Wpis z mikrobloga

@wytrzzeszcz: i3 nie jest najpopularniejszym TWM bez powodu. W awesome czy innych januszWM masz +10% do możliwości konfiguracji kosztem +50% do nauki i "upierdliwości" gdy coś nie zadziała.
@wytrzzeszcz: Awesome WM, to dwm z configiem, integracją LUA i paroma innymi rzeczami. Jest tak bloated, jak tylko chcesz, żeby był. Nie męczysz się z patchami, które są do różnych wersji i masz najszybsze czasy reakcji wśród dostępnych. Da się nawet zrobić zaokrąglone rogi okien bez potrzeby odpalania compton/picom.

Będzie problem, kiedy zacznie się przechodzenie z X na Wayland, ale to jeszcze lata.

U mnie w kwestii wyboru miało znaczenie, że
Merytorycznych opinii szukaj raczej nie na Wykopie. Tu ludzie się kłócą o to, czy Mint jest lepszy od Ubuntu, albo nie wiedzą co to bash.
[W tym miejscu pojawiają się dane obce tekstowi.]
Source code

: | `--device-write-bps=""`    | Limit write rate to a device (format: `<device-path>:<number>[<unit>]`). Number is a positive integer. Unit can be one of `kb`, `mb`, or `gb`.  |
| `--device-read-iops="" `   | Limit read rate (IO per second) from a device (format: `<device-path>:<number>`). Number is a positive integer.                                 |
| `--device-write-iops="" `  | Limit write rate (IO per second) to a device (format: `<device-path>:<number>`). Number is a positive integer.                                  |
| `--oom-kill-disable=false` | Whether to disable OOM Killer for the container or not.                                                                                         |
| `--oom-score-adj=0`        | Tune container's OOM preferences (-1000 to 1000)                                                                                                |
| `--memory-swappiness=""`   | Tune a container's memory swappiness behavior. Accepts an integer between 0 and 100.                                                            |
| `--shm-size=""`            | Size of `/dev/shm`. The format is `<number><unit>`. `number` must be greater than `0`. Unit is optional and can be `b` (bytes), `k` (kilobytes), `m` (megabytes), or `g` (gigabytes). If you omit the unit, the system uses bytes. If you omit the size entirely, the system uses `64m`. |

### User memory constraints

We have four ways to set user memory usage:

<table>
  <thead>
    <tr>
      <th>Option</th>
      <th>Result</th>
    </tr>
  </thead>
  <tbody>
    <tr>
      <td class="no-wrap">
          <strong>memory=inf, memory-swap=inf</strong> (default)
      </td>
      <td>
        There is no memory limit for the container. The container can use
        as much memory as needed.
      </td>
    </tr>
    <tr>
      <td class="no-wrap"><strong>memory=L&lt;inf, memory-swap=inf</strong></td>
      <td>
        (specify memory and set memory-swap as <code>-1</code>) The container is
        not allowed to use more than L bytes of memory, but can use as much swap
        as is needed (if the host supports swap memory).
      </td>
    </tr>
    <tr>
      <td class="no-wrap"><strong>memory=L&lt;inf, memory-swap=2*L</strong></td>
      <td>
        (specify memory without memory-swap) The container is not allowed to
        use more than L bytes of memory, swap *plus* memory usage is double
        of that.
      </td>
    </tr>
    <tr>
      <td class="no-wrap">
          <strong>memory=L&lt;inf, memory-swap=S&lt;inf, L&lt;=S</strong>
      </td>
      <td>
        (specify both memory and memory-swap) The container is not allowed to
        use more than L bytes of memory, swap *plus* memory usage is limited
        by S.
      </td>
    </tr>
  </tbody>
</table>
Warto dodać, że Xmonand to też klon dwm, a suckless tools, mimo wszystko, to jakościowy kawał kodu. Kwestia jak ktoś to później wykorzysta.
@wytrzzeszcz: ratpoison ( ͡° ͜ʖ ͡°)

Próbowałem doprowadzić zabytkowego laptopa, który miał problemy podźwignąć LXDE i Xfce do stanu używalności. Kombinowałem na różne sposoby, a na ratpoisona to tak bardziej z ciekawości zerknąłem. Ostatecznie lapciak wylądował w kącie.